Alexandre Pato segna un gran gol dalla distanza portando la sua squadra in vantaggio . La partita si chiude poi 3-0 

video nel secondo post


----------



## 666psycho (24 Settembre 2015)




----------



## tifoso evorutto (24 Settembre 2015)

è ancora relativamente giovane, potrebbe far in tempo a tornare ad essere un giocatore di calcio


----------



## 666psycho (24 Settembre 2015)

tifoso evorutto ha scritto:


> è ancora relativamente giovane, potrebbe far in tempo a tornare ad essere un giocatore di calcio



quanto lo rimpiango... un vero peccato abbia smesso di giocare a calcio.


----------



## neversayconte (24 Settembre 2015)

subito dopo il gol, salta i cartelloni e scivola --- carriera finita.


----------



## Nicco (24 Settembre 2015)

Come mi ha fatto sperare/sognare questo ragazzo.
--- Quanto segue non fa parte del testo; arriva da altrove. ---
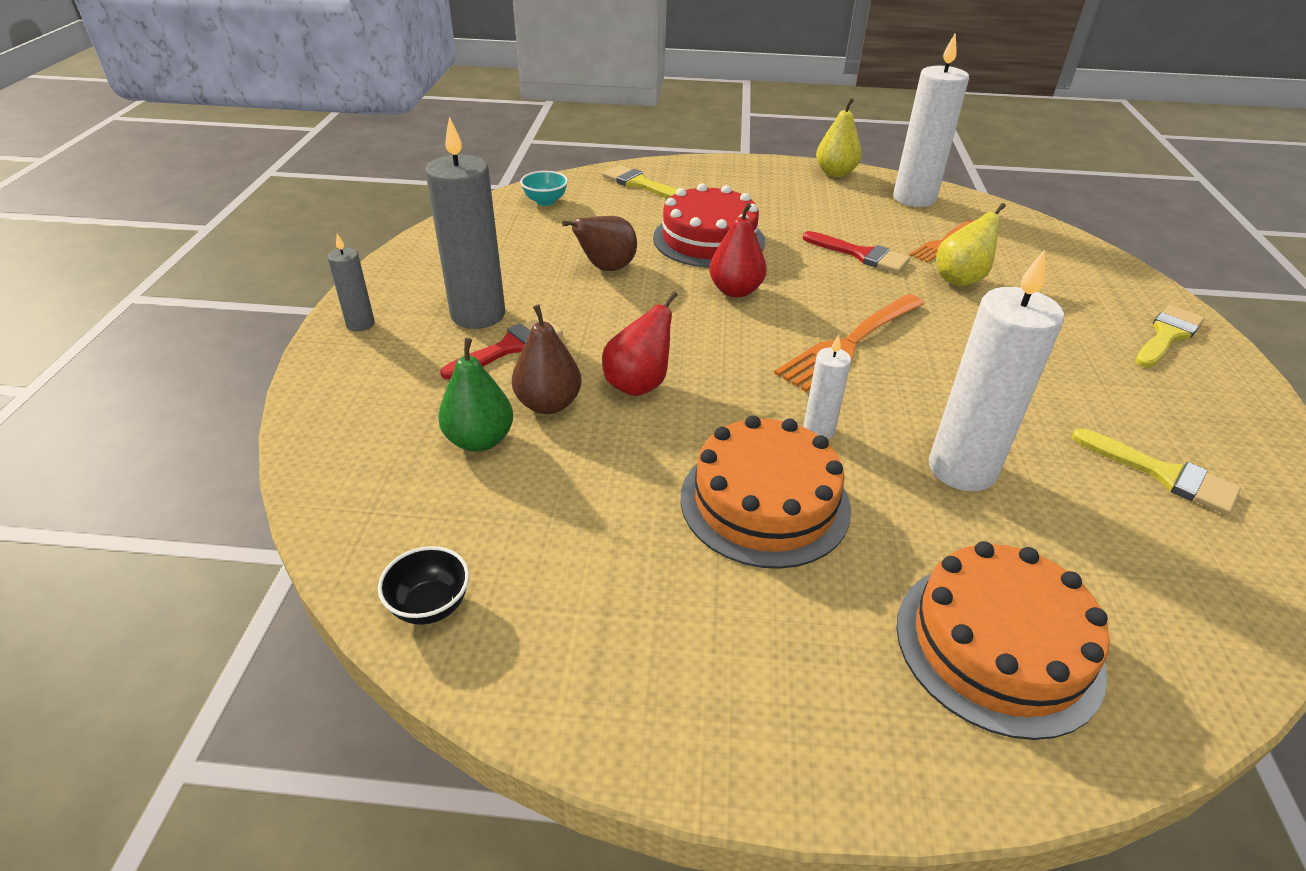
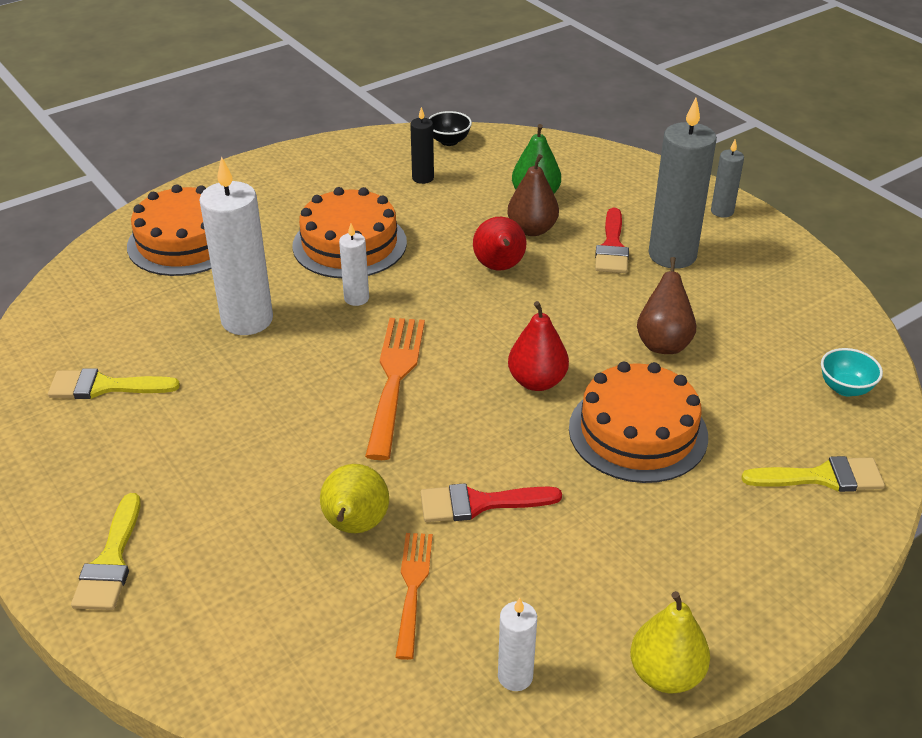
camera: 140 degrees right, 0 degrees up
red cake [653,184,765,268] -> orange cake [569,362,708,483]
white candle [893,33,969,207] -> white candle [498,598,537,691], size x0.50
none -> black candle [410,107,434,184]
Per me fa bene adesso a rimanere in Brasile e divertirsi.


----------



## Magnus_Marcus (25 Settembre 2015)

Un esordio in Milan-Napoli paragonabile a quello di Kakà in Ancona-Milan, quanto ci speravo... Anzi ero sicuro fosse un fenomeno


----------



## Milanforever26 (25 Settembre 2015)

C'ho sperato fino all'ultimo in questo ragazzo..avrebbe potuto essere il nostro Messi..peccato si sia perso per strada tra infortuni e poca voglia di impegnarsi..
Gli auguro di tornare ad essere un campione e nel caso di rivederlo in rossonero anche se credo sia un treno perso..in brasile può fare una discreta carriera..


----------



## Marilson (25 Settembre 2015)

era un predestinato, che rimpianti


----------



## Gas (25 Settembre 2015)

Bel goal ! Mi piaceva un sacco Pato.. sigh


----------



## Eziomare (25 Settembre 2015)

*Un esordio in Milan-Napoli paragonabile a quello di Kakà in Ancona-Milan, quanto ci speravo... Anzi ero sicuro fosse un fenomeno*

verissimo, io la mattina seguente ero in estasi


----------



## davoreb (25 Settembre 2015)

Io fossi una squadra di media classifica ci proverei, ovviamente non il milan per i trascorsi ma Pato ha (aveva) mezzi tecnici impressionanti, vede la porta ed una facilità di dribbling pazzesca.

Alla fine nel nostro ultimo scudetto è stato importante con 14 goals (senza rigori) e non giocando sempre... forse 20-25 partite.


----------